- [WHAT IS NEEDED] Count the lines of the records below that contain the string "Roboto", treating uppercase and lowercase as different. Reply with the number alone.

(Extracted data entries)
══════════

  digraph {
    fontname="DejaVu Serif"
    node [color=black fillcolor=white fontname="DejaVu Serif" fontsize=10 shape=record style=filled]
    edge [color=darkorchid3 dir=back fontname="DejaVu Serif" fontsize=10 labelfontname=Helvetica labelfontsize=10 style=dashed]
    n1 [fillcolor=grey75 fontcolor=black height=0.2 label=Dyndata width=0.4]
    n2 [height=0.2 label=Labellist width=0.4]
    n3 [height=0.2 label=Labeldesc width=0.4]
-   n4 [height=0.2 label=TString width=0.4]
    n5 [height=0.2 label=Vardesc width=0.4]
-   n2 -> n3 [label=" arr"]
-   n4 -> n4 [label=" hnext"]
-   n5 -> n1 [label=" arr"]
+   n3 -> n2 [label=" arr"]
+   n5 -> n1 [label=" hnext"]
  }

══════════

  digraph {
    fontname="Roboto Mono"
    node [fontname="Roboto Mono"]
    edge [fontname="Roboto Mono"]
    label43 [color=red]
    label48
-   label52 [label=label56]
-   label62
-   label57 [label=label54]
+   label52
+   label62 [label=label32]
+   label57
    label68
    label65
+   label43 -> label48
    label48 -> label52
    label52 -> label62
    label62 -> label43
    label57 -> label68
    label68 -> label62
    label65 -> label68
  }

══════════

- [FULL ANSWER] 3